Import Excel

This operator imports an Excel workbook sheet (or a specified portion of the sheet) from the Chorus workspace as a database table. The operator uses TIBCO® Data Virtualization to infer the schema of the imported database table.

Information at a Glance

Note: This operator can only be used with TIBCO® Data Virtualization and Apache Spark 3.2 or later.

Parameter

Description
Category Load Data
Data source type TIBCO® Data Virtualization
Send output to other operators Yes
Data processing tool TIBCO® DV, Apache Spark 3.2 or later

The Excel file from the workspace is read into memory. The data specified by the Sheet Number, Top Left Corner Cell, Right Cut-Off Column Letter, and Bottom Cut-Off Row Number parameters are extracted.
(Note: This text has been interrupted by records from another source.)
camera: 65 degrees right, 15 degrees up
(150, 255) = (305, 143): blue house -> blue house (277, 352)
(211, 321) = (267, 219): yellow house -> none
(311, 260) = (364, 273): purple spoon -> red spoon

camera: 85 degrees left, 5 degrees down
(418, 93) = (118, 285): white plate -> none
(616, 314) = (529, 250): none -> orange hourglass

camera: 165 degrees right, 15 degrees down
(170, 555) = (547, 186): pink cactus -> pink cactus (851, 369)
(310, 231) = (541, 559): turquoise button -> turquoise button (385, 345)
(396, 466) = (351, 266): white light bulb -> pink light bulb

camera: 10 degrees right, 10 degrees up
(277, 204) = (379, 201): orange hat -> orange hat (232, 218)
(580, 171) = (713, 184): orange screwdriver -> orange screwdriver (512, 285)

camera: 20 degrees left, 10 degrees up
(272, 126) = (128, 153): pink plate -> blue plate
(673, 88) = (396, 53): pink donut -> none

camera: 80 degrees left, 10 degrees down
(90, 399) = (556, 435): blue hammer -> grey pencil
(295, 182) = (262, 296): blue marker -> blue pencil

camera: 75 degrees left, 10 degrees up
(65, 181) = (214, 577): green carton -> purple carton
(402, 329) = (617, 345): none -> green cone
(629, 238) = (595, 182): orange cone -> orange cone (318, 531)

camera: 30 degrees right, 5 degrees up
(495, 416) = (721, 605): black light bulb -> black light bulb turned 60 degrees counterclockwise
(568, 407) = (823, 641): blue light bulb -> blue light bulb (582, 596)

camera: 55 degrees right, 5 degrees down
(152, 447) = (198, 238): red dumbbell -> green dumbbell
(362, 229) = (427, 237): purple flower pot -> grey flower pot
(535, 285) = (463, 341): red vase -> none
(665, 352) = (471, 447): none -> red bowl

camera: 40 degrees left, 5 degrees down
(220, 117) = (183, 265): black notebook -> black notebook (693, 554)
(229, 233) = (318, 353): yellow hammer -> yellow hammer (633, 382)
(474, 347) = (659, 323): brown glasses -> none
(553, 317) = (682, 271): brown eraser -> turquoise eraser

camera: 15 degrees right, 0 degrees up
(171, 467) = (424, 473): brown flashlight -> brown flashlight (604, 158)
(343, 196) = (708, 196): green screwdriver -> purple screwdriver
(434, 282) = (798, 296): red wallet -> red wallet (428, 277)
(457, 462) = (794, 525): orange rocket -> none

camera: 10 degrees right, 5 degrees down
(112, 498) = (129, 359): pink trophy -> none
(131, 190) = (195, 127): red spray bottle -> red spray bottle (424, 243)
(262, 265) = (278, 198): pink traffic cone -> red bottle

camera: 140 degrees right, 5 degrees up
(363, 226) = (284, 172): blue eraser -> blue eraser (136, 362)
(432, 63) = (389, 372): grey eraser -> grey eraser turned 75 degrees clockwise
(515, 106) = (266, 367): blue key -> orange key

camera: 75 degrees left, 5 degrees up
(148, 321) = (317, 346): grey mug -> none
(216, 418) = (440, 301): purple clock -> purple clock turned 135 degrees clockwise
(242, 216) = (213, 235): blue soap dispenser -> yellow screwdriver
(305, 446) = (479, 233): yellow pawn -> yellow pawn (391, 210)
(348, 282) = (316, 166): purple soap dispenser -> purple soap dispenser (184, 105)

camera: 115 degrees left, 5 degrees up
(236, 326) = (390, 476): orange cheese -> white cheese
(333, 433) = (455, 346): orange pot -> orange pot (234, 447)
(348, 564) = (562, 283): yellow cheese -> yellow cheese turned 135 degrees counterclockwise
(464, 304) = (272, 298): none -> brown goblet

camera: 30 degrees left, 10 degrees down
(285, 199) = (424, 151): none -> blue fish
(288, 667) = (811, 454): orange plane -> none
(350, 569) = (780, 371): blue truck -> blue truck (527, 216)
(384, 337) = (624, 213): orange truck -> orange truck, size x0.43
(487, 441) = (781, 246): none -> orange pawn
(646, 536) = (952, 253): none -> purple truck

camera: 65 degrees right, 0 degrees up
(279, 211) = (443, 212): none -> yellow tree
If the Has Header Row parameter is set to No, then the operator prepends a row of column names with the Col prefix to the extracted data set. Then, the data is uploaded to TIBCO Data Virtualization in batches of 1,000 records. The TIBCO Data Virtualization infers the schema of a result database table based on the data values of each column. The resulting schema is then passed on to the downstream operators.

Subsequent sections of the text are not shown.